*Passage provided*:
Activist Starboard Value is ratcheting up the pressure on Macy’s Inc.
Starboard’s Jeffrey Smith sent a letter on Monday to Macy’s chairman and chief executive officer Terry J. Lundgren and chief financial officer Karen Hoguet, urging the retailer to find additional expense reductions. The company last week said it would cut $400 million in expenses and also look more into the possibility of creating real estate joint ventures.
Investors welcomed the prodding and pushed the retailer’s stock up 8.2 percent, or $2.93, to $38.82.
Smith wrote that pursuing joint ventures is “the most prudent step for Macy’s at this time to create significant value for shareholders.”
He cited “the wide discrepancy between the value of the real estate and the current enterprise value of the company,” adding, “We believe that a JV, or series of JVs, can crystallize the value of Macy’s real estate while bringing in a partner with substantial capital and real estate expertise that will enable the JVs to grow and diversify their real estate holdings.”
While urging Macy’s to take more aggressive steps to strengthen the business, Smith’s tone suggested more that he was maintaining a dialogue with Macy’s rather than looking for a fight. However, the letter is a move to rally shareholder support for his Macy’s agenda.
“We appreciate the discussions we have had with you and members of the board of directors over the past few months,” Smith wrote.
Macy’s said it was reviewing the letter and accompanying materials from Starboard.
“We appreciate the input from all of our shareholders, including Starboard,” Macy’s said in a statement. “The viewpoint expressed by Starboard is consistent with actions already under way at Macy’s to explore joint venture and other potential relationships related to the company’s real estate and to improve our profitability from operations. We look forward to continued dialogue with Starboard and other shareholders.”

*Short problem*:
In the article on Starboard Value and Macy's, how much did Macy's stock gain in dollars, and at what price did it end?

*Given information*:
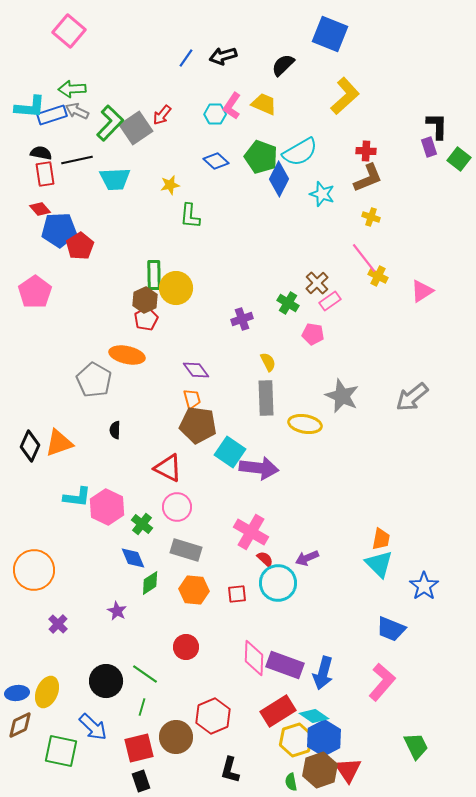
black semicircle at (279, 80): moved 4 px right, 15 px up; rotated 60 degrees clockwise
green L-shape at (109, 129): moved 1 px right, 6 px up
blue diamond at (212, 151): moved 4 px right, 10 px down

*Solution to this task*:
It rose $2.93 to $38.82.